DESCRIPTION OF THE TASK:
Render the text of every row below as a numbered list with one line per item, omitting blank lines. Leave the pictures out of your answer.

[DATA PROVIDED Boundary: Start]

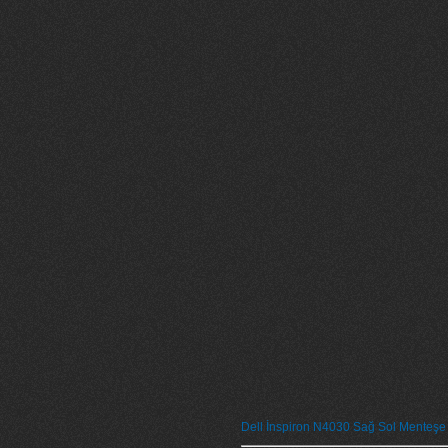
Dell İnspiron N4030 Sağ Sol Menteşe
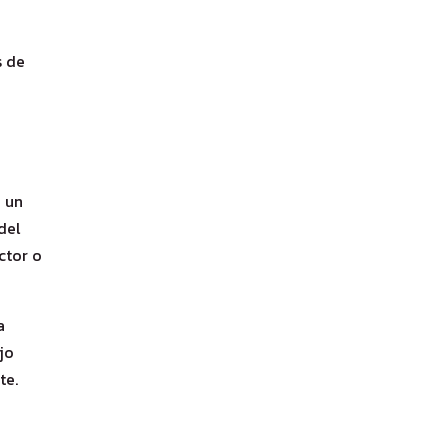
s de
e un
del
ctor o
a
jo
te.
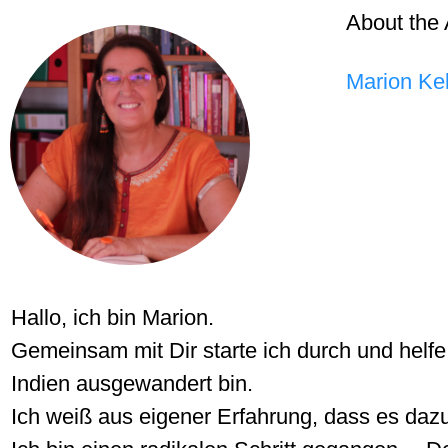
About the 
Marion Kel
Hallo, ich bin Marion.
Gemeinsam mit Dir starte ich durch und helfe
Indien ausgewandert bin.
Ich weiß aus eigener Erfahrung, dass es dazu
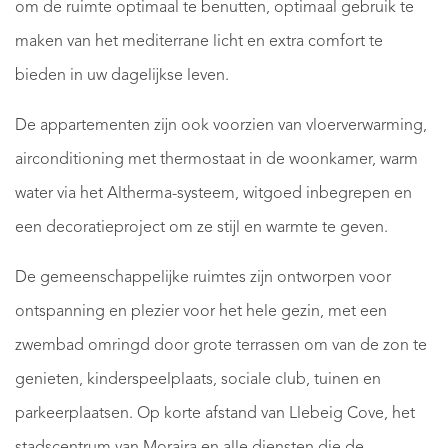
om de ruimte optimaal te benutten, optimaal gebruik te
maken van het mediterrane licht en extra comfort te
bieden in uw dagelijkse leven.
De appartementen zijn ook voorzien van vloerverwarming,
airconditioning met thermostaat in de woonkamer, warm
water via het Altherma-systeem, witgoed inbegrepen en
een decoratieproject om ze stijl en warmte te geven.
De gemeenschappelijke ruimtes zijn ontworpen voor
ontspanning en plezier voor het hele gezin, met een
zwembad omringd door grote terrassen om van de zon te
genieten, kinderspeelplaats, sociale club, tuinen en
parkeerplaatsen. Op korte afstand van Llebeig Cove, het
stadscentrum van Moraira en alle diensten die de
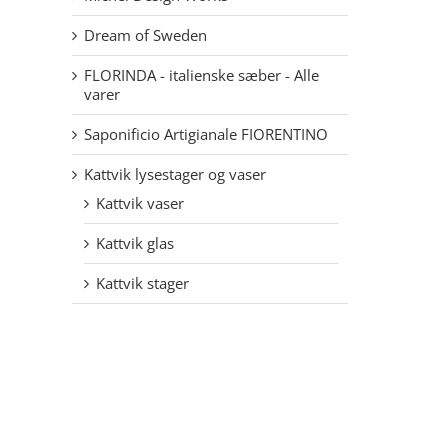
Dream of Sweden
FLORINDA - italienske sæber - Alle
varer
Saponificio Artigianale FIORENTINO
Kattvik lysestager og vaser
Kattvik vaser
Kattvik glas
Kattvik stager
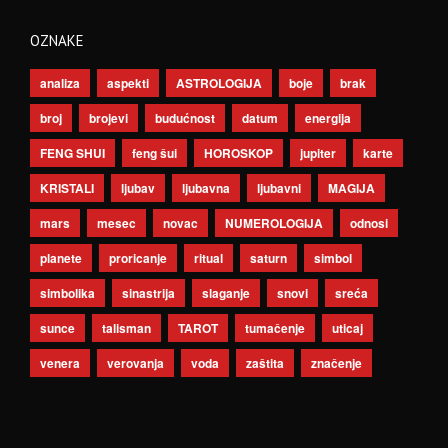
OZNAKE
analiza
aspekti
ASTROLOGIJA
boje
brak
broj
brojevi
budućnost
datum
energija
FENG SHUI
feng šui
HOROSKOP
jupiter
karte
KRISTALI
ljubav
ljubavna
ljubavni
MAGIJA
mars
mesec
novac
NUMEROLOGIJA
odnosi
planete
proricanje
ritual
saturn
simbol
simbolika
sinastrija
slaganje
snovi
sreća
sunce
talisman
TAROT
tumačenje
uticaj
venera
verovanja
voda
zaštita
značenje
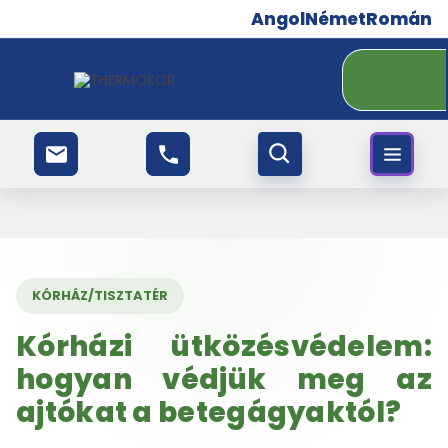
Angol
Német
Román
KÓRHÁZ/TISZTATÉR
Kórházi ütközésvédelem:
hogyan védjük meg az
ajtókat a betegágyaktól?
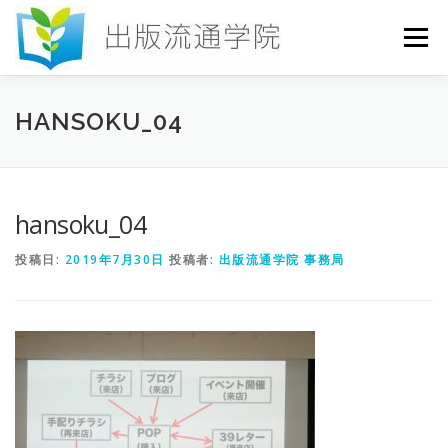
コ
ン
メニュー
テ
ン
ツ
へ
HOME
セミナー
発行物
お申込み
HANSOKU_04
ス
キ
ッ
プ
お問い合わせ
DICTIONARY
COLUMN
hansoku_04
投稿日:
2019年7月30日
投稿者:
出版流通学院 事務局
書店研究会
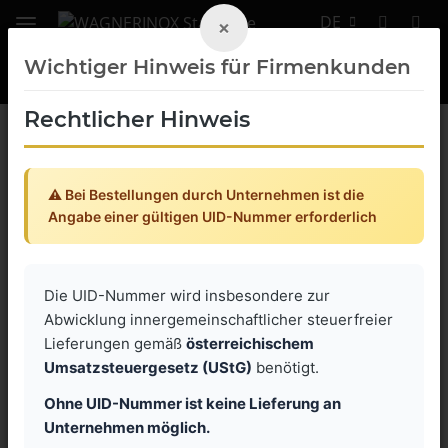
DE
×
Wichtiger Hinweis für Firmenkunden
Rechtlicher Hinweis
SOLAR
⚠️ Bei Bestellungen durch Unternehmen ist die
SOLAR Klemmen für
Angabe einer gültigen UID-Nummer erforderlich
Dünnschichtmodule
Die UID-Nummer wird insbesondere zur
Abwicklung innergemeinschaftlicher steuerfreier
Artikel 1 - 2 von 2
Lieferungen gemäß
österreichischem
Umsatzsteuergesetz (UStG)
benötigt.
Ohne UID-Nummer ist keine Lieferung an
Unternehmen möglich.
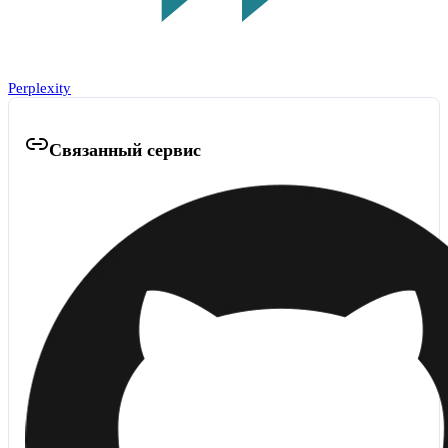
Perplexity
Связанный сервис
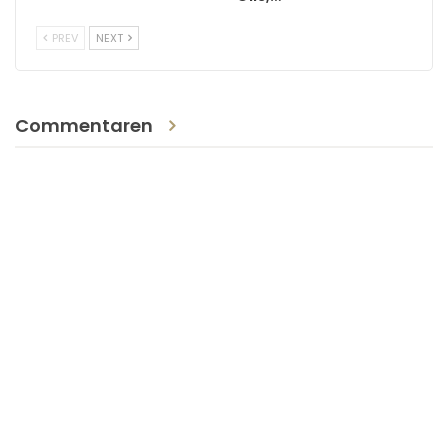
PREV
NEXT
Commentaren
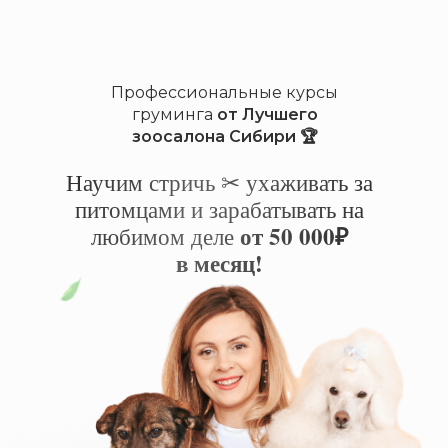
Профессиональные курсы
груминга
от Лучшего
зоосалона Сибири 🏆
Научим стричь ✂ ухаживать за
питомцами и зарабатывать на
от 50 000₽
любимом деле
в месяц!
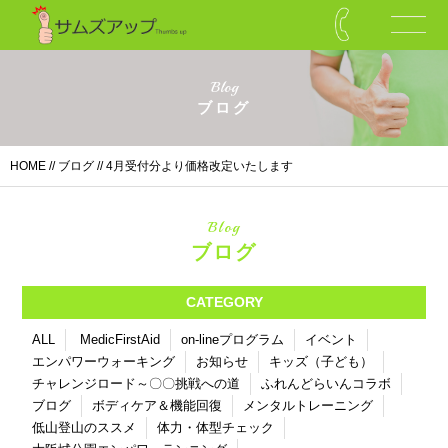
Blog
ブログ
HOME
//
ブログ
// 4月受付分より価格改定いたします
Blog
ブログ
CATEGORY
ALL
MedicFirstAid
on-lineプログラム
イベント
エンパワーウォーキング
お知らせ
キッズ（子ども）
チャレンジロード～〇〇挑戦への道
ふれんどらいんコラボ
ブログ
ボディケア＆機能回復
メンタルトレーニング
低山登山のススメ
体力・体型チェック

[DATA PROVIDED Boundary: End]

WORKED SOLUTION:
1. Dell İnspiron N4030 Sağ Sol Menteşe
2. s de
3. e un
4. del
5. ctor o
6. a
7. jo
8. te.
9. About the 
10. Marion Kel
11. Hallo, ich bin Marion.
12. Gemeinsam mit Dir starte ich durch und helfe
13. Indien ausgewandert bin.
14. Ich weiß aus eigener Erfahrung, dass es dazu
15. om de ruimte optimaal te benutten, optimaal gebruik te
16. maken van het mediterrane licht en extra comfort te
17. bieden in uw dagelijkse leven.
18. De appartementen zijn ook voorzien van vloerverwarming,
19. airconditioning met thermostaat in de woonkamer, warm
20. water via het Altherma-systeem, witgoed inbegrepen en
21. een decoratieproject om ze stijl en warmte te geven.
22. De gemeenschappelijke ruimtes zijn ontworpen voor
23. ontspanning en plezier voor het hele gezin, met een
24. zwembad omringd door grote terrassen om van de zon te
25. genieten, kinderspeelplaats, sociale club, tuinen en
26. parkeerplaatsen. Op korte afstand van Llebeig Cove, het
27. stadscentrum van Moraira en alle diensten die de
28. Dream of Sweden
29. FLORINDA - italienske sæber - Alle
30. varer
31. Saponificio Artigianale FIORENTINO
32. Kattvik lysestager og vaser
33. Kattvik vaser
34. Kattvik glas
35. Kattvik stager
36. OZNAKE
37. analiza
38. aspekti
39. ASTROLOGIJA
40. boje
41. brak
42. broj
43. brojevi
44. budućnost
45. datum
46. energija
47. FENG SHUI
48. feng šui
49. HOROSKOP
50. jupiter
51. karte
52. KRISTALI
53. ljubav
54. ljubavna
55. ljubavni
56. MAGIJA
57. mars
58. mesec
59. novac
60. NUMEROLOGIJA
61. odnosi
62. planete
63. proricanje
64. ritual
65. saturn
66. simbol
67. simbolika
68. sinastrija
69. slaganje
70. snovi
71. sreća
72. sunce
73. talisman
74. TAROT
75. tumačenje
76. uticaj
77. venera
78. verovanja
79. voda
80. zaštita
81. značenje
82. Angol
83. Német
84. Román
85. KÓRHÁZ/TISZTATÉR
86. Kórházi ütközésvédelem:
87. hogyan védjük meg az
88. ajtókat a betegágyaktól?
89. コ
90. ン
91. メニュー
92. テ
93. ン
94. ツ
95. へ
96. HOME
97. セミナー
98. 発行物
99. お申込み
100. HANSOKU_04
101. ス
102. キ
103. ッ
104. プ
105. お問い合わせ
106. DICTIONARY
107. COLUMN
108. hansoku_04
109. 投稿日:
110. 2019年7月30日
111. 投稿者:
112. 出版流通学院 事務局
113. 書店研究会
114. DE
115. ×
116. Wichtiger Hinweis für Firmenkunden
117. Rechtlicher Hinweis
118. SOLAR
119. ⚠️ Bei Bestellungen durch Unternehmen ist die
120. SOLAR Klemmen für
121. Angabe einer gültigen UID-Nummer erforderlich
122. Dünnschichtmodule
123. Die UID-Nummer wird insbesondere zur
124. Abwicklung innergemeinschaftlicher steuerfreier
125. Artikel 1 - 2 von 2
126. Lieferungen gemäß
127. österreichischem
128. Umsatzsteuergesetz (UStG)
129. benötigt.
130. Ohne UID-Nummer ist keine Lieferung an
131. Unternehmen möglich.
132. Perplexity
133. Связанный сервис
134. PREV
135. NEXT
136. Commentaren
137. Профессиональные курсы
138. груминга
139. от Лучшего
140. зоосалона Сибири 🏆
141. Научим стричь ✂ ухаживать за
142. питомцами и зарабатывать на
143. от 50 000₽
144. любимом деле
145. в месяц!
146. Blog
147. ブログ
148. HOME
149. //
150. ブログ
151. // 4月受付分より価格改定いたします
152. Blog
153. ブログ
154. CATEGORY
155. ALL
156. MedicFirstAid
157. on-lineプログラム
158. イベント
159. エンパワーウォーキング
160. お知らせ
161. キッズ（子ども）
162. チャレンジロード～〇〇挑戦への道
163. ふれんどらいんコラボ
164. ブログ
165. ボディケア＆機能回復
166. メンタルトレーニング
167. 低山登山のススメ
168. 体力・体型チェック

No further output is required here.